Thai Sign Language is related to American Sign Language (ASL), and belongs to the same language family as ASL. This relatedness is due to language contact and creolisation that has occurred between ASL, which was introduced into deaf schools in Thailand in the 1950s by American-trained Thai educators, and at least two indigenous sign languages that were in use at the time: Old Bangkok Sign Language and Chiangmai Sign Language. These original sign languages probably developed in market towns and urban areas where deaf people had opportunities to meet. They are now considered moribund languages, remembered by older signers but no longer used for daily conversation. These older varieties may be related to the sign languages of Vietnam and Laos.

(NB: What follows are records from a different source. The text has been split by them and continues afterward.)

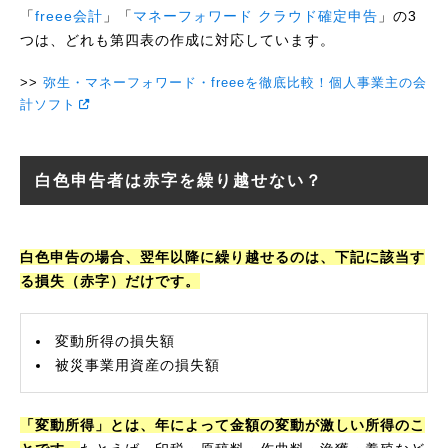
「
freee会計
」「
マネーフォワード クラウド確定申告
」の3
つは、どれも第四表の作成に対応しています。
弥生・マネーフォワード・freeeを徹底比較！個人事業主の会
計ソフト
白色申告者は赤字を繰り越せない？
白色申告の場合、翌年以降に繰り越せるのは、下記に該当す
る損失（赤字）だけです。
変動所得の損失額
被災事業用資産の損失額
「変動所得」とは、年によって金額の変動が激しい所得のこ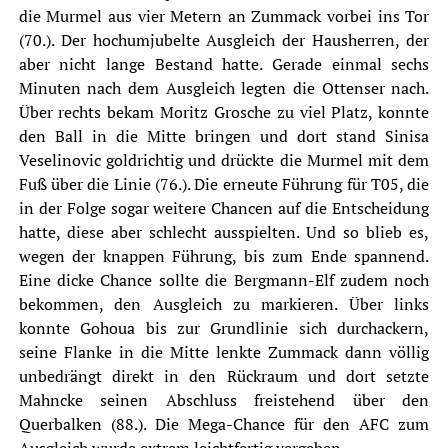
die Murmel aus vier Metern an Zummack vorbei ins Tor
(70.). Der hochumjubelte Ausgleich der Hausherren, der
aber nicht lange Bestand hatte. Gerade einmal sechs
Minuten nach dem Ausgleich legten die Ottenser nach.
Über rechts bekam Moritz Grosche zu viel Platz, konnte
den Ball in die Mitte bringen und dort stand Sinisa
Veselinovic goldrichtig und drückte die Murmel mit dem
Fuß über die Linie (76.). Die erneute Führung für T05, die
in der Folge sogar weitere Chancen auf die Entscheidung
hatte, diese aber schlecht ausspielten. Und so blieb es,
wegen der knappen Führung, bis zum Ende spannend.
Eine dicke Chance sollte die Bergmann-Elf zudem noch
bekommen, den Ausgleich zu markieren. Über links
konnte Gohoua bis zur Grundlinie sich durchackern,
seine Flanke in die Mitte lenkte Zummack dann völlig
unbedrängt direkt in den Rückraum und dort setzte
Mahncke seinen Abschluss freistehend über den
Querbalken (88.). Die Mega-Chance für den AFC zum
Ausgleich wurde extrem leichtfertig vergeben.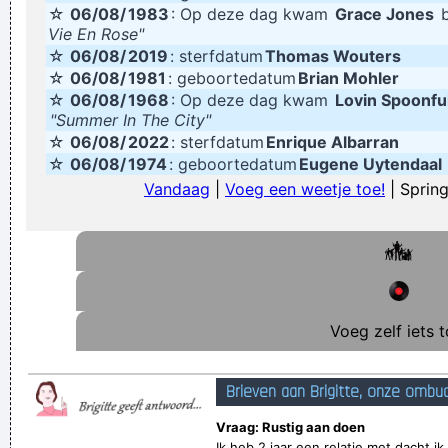
☆
06/08/
1983
: Op deze dag kwam
Grace Jones
b
Verknoei je tijd op een nuttige manier!
Vie En Rose"
☆
06/08/
2019
: sterfdatum
Thomas Wouters
Geej se lèllike voel hod!
☆
06/08/
1981
: geboortedatum
Brian Mohler
☆
06/08/
1968
: Op deze dag kwam
Lovin Spoonfu
"Summer In The City"
☆
06/08/
2022
: sterfdatum
Enrique Albarran
☆
06/08/
1974
: geboortedatum
Eugene Uytendaal
Vandaag
|
Voeg een weetje toe!
| Spring
Voeg zelf iets t
Brieven aan Brigitte, onze ombu
Vraag: Rustig aan doen
Ik heb 2 jaar een relatie met dacht 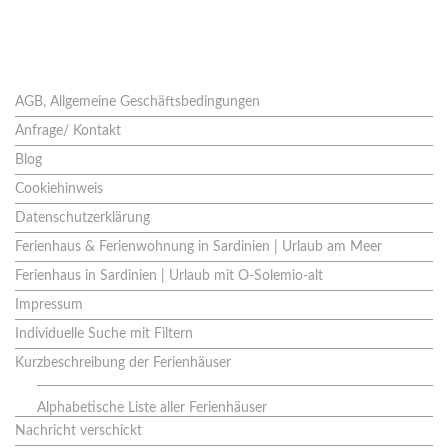
Seiten
AGB, Allgemeine Geschäftsbedingungen
Anfrage/ Kontakt
Blog
Cookiehinweis
Datenschutzerklärung
Ferienhaus & Ferienwohnung in Sardinien | Urlaub am Meer
Ferienhaus in Sardinien | Urlaub mit O-Solemio-alt
Impressum
Individuelle Suche mit Filtern
Kurzbeschreibung der Ferienhäuser
Alphabetische Liste aller Ferienhäuser
Nachricht verschickt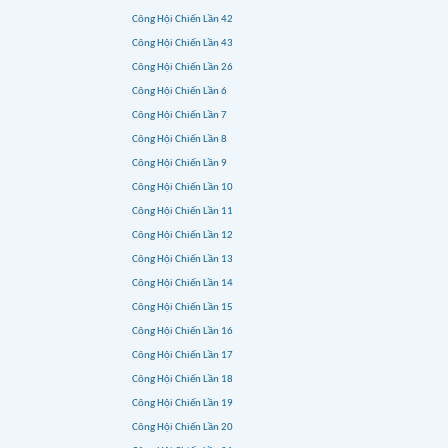
Công Hội Chiến Lần 42
Công Hội Chiến Lần 43
Công Hội Chiến Lần 26
Công Hội Chiến Lần 6
Công Hội Chiến Lần 7
Công Hội Chiến Lần 8
Công Hội Chiến Lần 9
Công Hội Chiến Lần 10
Công Hội Chiến Lần 11
Công Hội Chiến Lần 12
Công Hội Chiến Lần 13
Công Hội Chiến Lần 14
Công Hội Chiến Lần 15
Công Hội Chiến Lần 16
Công Hội Chiến Lần 17
Công Hội Chiến Lần 18
Công Hội Chiến Lần 19
Công Hội Chiến Lần 20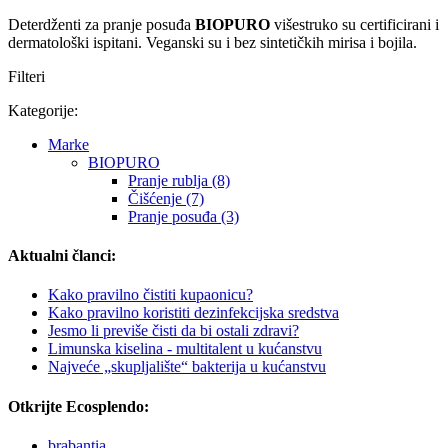
Deterdženti za pranje posuđa
BIOPURO
višestruko su certificirani i
dermatološki ispitani. Veganski su i bez sintetičkih mirisa i bojila.
Filteri
Kategorije:
Marke
BIOPURO
Pranje rublja (8)
Čišćenje (7)
Pranje posuđa (3)
Aktualni članci:
Kako pravilno čistiti kupaonicu?
Kako pravilno koristiti dezinfekcijska sredstva
Jesmo li previše čisti da bi ostali zdravi?
Limunska kiselina - multitalent u kućanstvu
Najveće „skupljalište“ bakterija u kućanstvu
Otkrijte Ecosplendo:
brabantia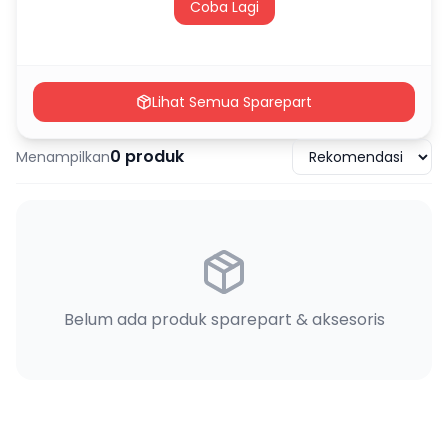
Coba Lagi
Lihat Semua Sparepart
0
produk
Menampilkan
Belum ada produk sparepart & aksesoris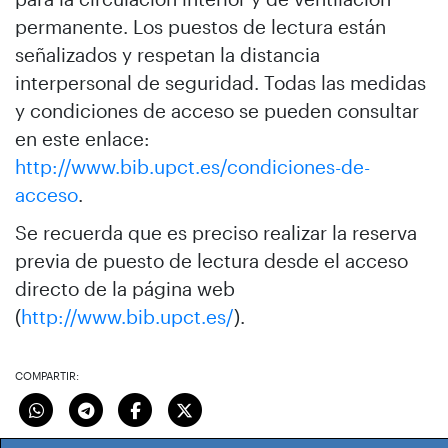
permanente. Los puestos de lectura están
señalizados y respetan la distancia
interpersonal de seguridad. Todas las medidas
y condiciones de acceso se pueden consultar
en este enlace:
http://www.bib.upct.es/condiciones-de-
acceso
.
Se recuerda que es preciso realizar la reserva
previa de puesto de lectura desde el acceso
directo de la página web
(
http://www.bib.upct.es/
).
COMPARTIR:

Thai Sign Language was acknowledged as "the national language of deaf people in Thailand" in August 1999, in a resolution signed by the Minister of Education on behalf of the Royal Thai Government. As with many sign languages, the means of transmission to children occurs within families with signing deaf parents and in schools for the deaf. A robust process of language teaching and acculturation among deaf children has been documented and photographed in the Thai residential schools for the deaf.

There are other moribund sign languages in the country such as Ban Khor Sign Language.